- EXERCISE
Reproduce the lines from the one containing "II Niedziela Adwen" up to and including the one containing "i w czasie liturgii.", replacing "grudnia" with "listopada" wherever it occurs and leaving everything else unchanged.

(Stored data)
-*-
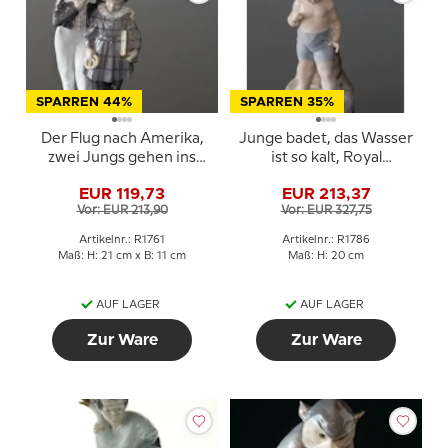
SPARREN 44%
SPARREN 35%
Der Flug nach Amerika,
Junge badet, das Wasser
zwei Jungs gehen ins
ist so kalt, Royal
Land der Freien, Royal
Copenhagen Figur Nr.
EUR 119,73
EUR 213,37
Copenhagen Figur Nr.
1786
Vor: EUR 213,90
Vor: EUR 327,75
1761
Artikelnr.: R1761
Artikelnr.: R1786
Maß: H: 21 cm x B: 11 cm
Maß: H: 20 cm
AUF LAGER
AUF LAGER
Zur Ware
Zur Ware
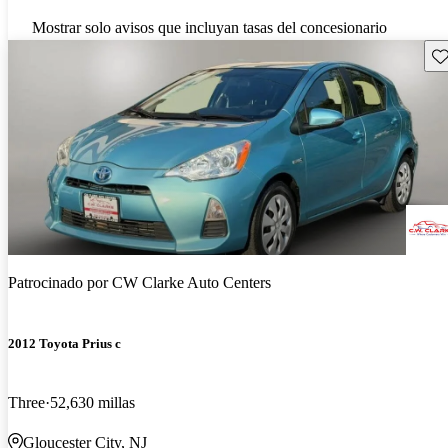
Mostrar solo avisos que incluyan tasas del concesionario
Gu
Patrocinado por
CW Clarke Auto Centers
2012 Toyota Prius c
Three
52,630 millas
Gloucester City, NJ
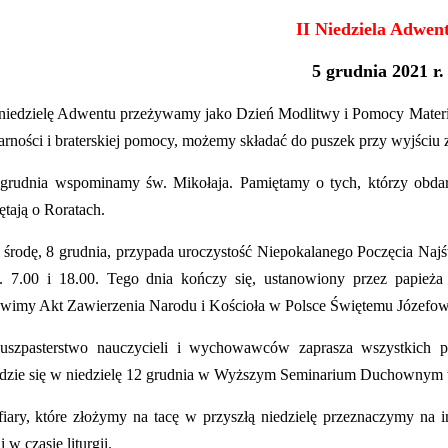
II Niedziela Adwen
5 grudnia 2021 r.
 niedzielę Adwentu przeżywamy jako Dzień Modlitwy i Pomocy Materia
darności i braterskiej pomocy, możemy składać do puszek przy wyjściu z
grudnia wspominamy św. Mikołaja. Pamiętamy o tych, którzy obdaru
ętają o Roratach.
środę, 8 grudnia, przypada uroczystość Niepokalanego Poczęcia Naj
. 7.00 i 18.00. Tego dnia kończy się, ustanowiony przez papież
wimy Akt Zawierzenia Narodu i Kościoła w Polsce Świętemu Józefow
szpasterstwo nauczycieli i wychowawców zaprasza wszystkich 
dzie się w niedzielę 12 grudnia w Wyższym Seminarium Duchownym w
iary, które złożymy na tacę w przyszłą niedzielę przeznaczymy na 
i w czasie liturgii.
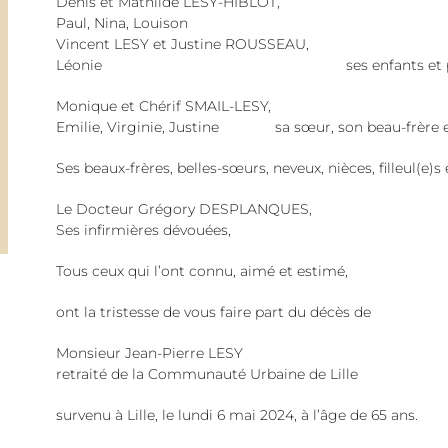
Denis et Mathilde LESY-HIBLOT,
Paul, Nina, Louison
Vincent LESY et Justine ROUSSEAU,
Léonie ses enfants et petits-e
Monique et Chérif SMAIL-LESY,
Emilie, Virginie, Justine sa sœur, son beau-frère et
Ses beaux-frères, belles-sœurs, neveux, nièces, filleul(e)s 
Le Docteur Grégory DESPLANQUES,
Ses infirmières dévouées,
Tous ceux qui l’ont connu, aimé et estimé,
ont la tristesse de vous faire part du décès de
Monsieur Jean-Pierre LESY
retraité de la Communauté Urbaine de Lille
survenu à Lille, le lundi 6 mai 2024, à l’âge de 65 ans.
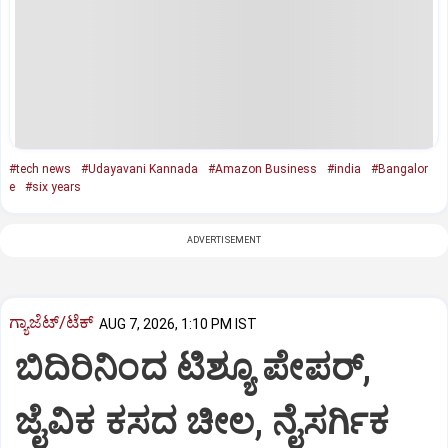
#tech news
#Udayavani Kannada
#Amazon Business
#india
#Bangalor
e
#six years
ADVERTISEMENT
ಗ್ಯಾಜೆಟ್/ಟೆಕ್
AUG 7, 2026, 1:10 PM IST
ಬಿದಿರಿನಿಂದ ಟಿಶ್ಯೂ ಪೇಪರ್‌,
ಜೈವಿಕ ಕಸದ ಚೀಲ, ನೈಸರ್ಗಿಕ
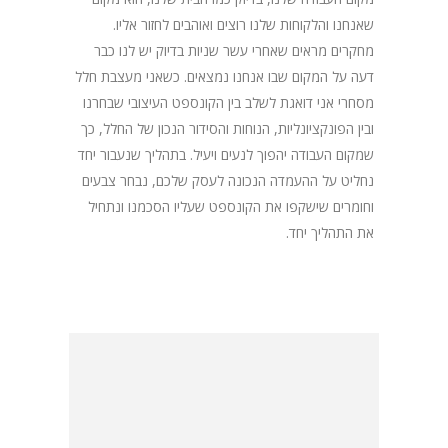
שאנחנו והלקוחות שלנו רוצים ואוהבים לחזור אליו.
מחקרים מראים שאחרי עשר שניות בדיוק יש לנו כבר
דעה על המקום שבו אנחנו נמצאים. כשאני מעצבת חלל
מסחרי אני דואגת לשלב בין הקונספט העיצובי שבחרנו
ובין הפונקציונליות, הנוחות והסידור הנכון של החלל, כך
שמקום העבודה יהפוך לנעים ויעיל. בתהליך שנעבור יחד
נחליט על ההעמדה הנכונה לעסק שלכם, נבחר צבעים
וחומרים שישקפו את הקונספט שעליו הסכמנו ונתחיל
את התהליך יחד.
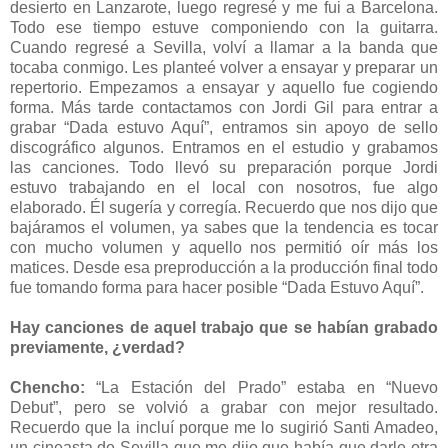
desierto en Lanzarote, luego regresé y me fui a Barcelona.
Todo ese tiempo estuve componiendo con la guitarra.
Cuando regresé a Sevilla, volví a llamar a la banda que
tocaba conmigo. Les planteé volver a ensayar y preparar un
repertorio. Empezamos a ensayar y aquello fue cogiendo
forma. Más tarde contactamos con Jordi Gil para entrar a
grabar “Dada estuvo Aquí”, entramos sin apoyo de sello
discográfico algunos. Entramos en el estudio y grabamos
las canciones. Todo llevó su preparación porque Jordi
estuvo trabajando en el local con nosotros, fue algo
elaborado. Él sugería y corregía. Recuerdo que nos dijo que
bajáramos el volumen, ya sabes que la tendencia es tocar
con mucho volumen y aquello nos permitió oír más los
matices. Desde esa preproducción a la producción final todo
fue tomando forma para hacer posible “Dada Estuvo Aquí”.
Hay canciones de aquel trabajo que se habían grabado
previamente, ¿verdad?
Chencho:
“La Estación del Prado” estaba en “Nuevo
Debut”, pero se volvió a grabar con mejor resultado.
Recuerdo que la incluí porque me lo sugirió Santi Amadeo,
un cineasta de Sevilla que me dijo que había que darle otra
-*-
- ANSWER TO THE EXERCISE
II Niedziela Adwen
5 listopada 2021 r.
 niedzielę Adwentu przeżywamy jako Dzień Modlitwy i Pomocy Materia
darności i braterskiej pomocy, możemy składać do puszek przy wyjściu z
listopada wspominamy św. Mikołaja. Pamiętamy o tych, którzy obdaru
ętają o Roratach.
środę, 8 listopada, przypada uroczystość Niepokalanego Poczęcia Naj
. 7.00 i 18.00. Tego dnia kończy się, ustanowiony przez papież
wimy Akt Zawierzenia Narodu i Kościoła w Polsce Świętemu Józefow
szpasterstwo nauczycieli i wychowawców zaprasza wszystkich 
dzie się w niedzielę 12 listopada w Wyższym Seminarium Duchownym w
iary, które złożymy na tacę w przyszłą niedzielę przeznaczymy na 
i w czasie liturgii.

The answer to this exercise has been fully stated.